Problem to work on » Here is the task for the listing below: output exactly the lines from the one containing "comes from adding" through the one containing "Forgot your password?", and leave out the pictures.

-=-=-

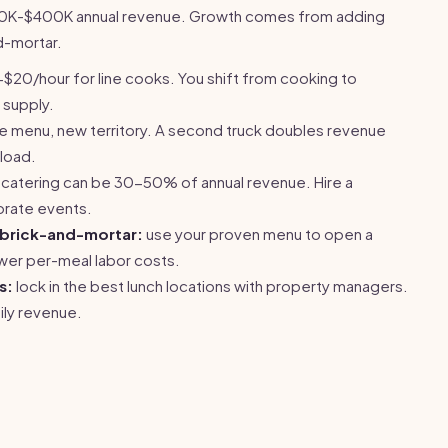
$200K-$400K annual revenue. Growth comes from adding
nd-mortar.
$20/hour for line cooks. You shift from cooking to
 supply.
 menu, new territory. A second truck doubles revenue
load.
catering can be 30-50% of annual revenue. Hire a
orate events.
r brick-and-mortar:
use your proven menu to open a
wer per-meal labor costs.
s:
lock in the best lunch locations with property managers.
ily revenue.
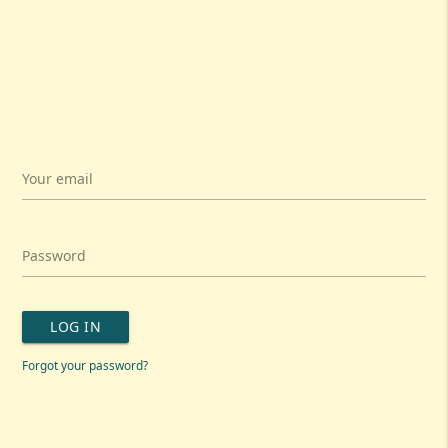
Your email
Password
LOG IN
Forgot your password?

-=-=-

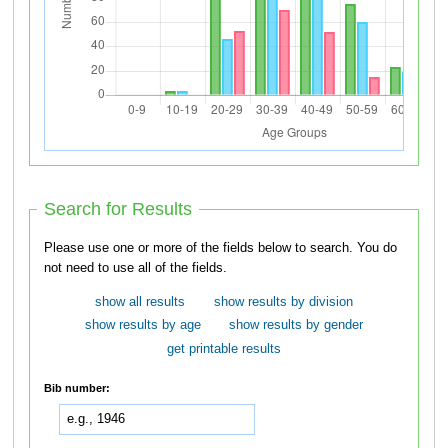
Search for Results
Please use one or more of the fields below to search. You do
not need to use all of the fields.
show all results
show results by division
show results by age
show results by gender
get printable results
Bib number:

-=-=-

Result below »
$200K-$400K annual revenue. Growth comes from adding
nd-mortar.
$20/hour for line cooks. You shift from cooking to
 supply.
 menu, new territory. A second truck doubles revenue
load.
catering can be 30-50% of annual revenue. Hire a
orate events.
r brick-and-mortar:
use your proven menu to open a
wer per-meal labor costs.
s:
lock in the best lunch locations with property managers.
ily revenue.
Your email
Password
LOG IN
Forgot your password?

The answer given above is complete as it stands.